TEXT ▸
"""
Growing up, alcohol surrounded my life. As a child, I thought nothing of it. My mother would drink a glass of wine, and my father would drink several cans of beer. To a child, it looked normal for parents to behave this way. The television programs I watched showed adults drinking and led me to think of it as normal. However, the cartoons did not show how alcohol abuse affected people and could potentially ruin a family.
To this day, I get scared and nervous around alcohol and drinkers, and refuse any small amount offered to me. My family became broken because of the substance and the mental scars have not gone away.
I grew up with just my parents. The rest of my family lived in Michigan. I had no friends. My four sisters never came around. My parents were the only constant in my life. My father worked for the Navy at Lake Worth leaving me alone with my mother.
"""
YOUR OBJECTIVE ▸ For each statement below, say yes or no depending on whether it agrees with the account of growing up around alcohol above, and quote the words from that account that decide it. (a) The writer's father would drink several cans of beer. (b) The rest of the writer's family lived in Florida. (c) The writer now accepts a small amount of alcohol when it is offered.

RECORDED DATA ▸
"""
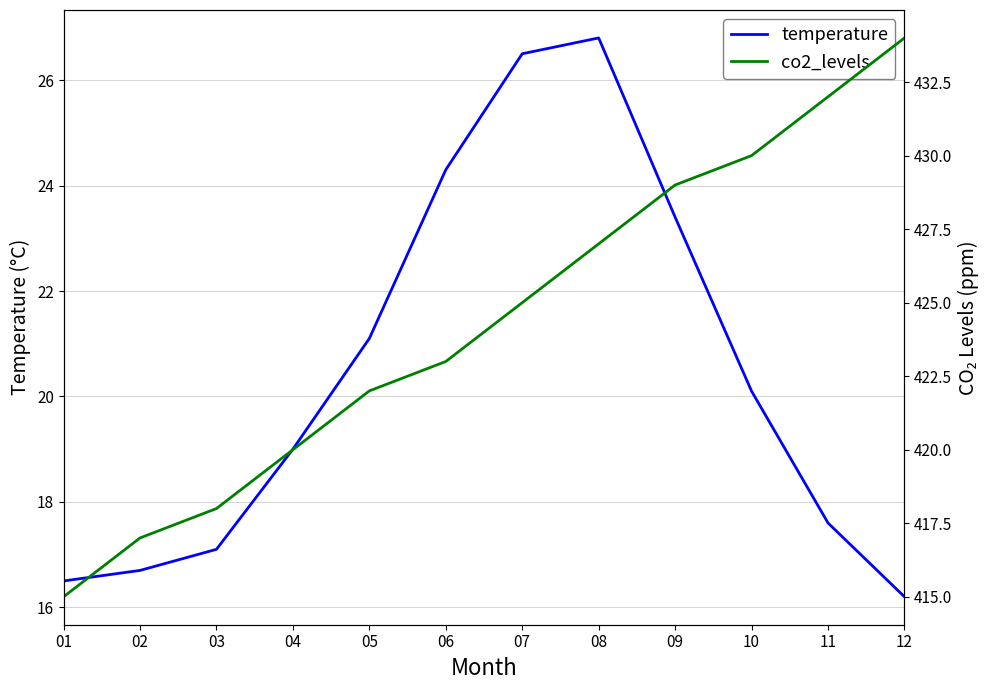

Does the chart display data point markers on the line(s)?

No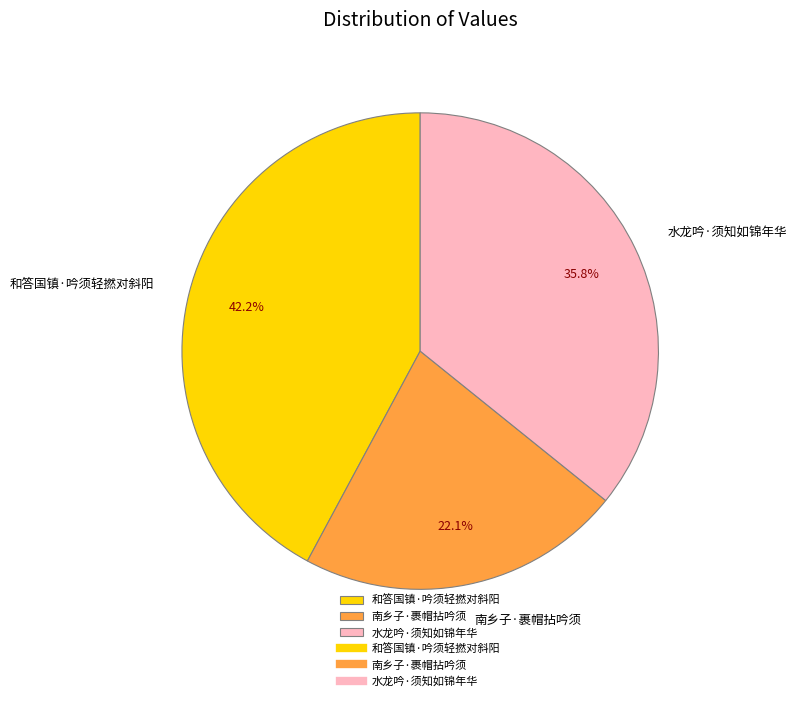

To the nearest percent, what is the average slice percentage?

33%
"""
ANSWER TO THE EXERCISE ▸
(a) Yes: "my father would drink several cans of beer."
(b) No: "The rest of my family lived in Michigan."
(c) No: "refuse any small amount offered to me."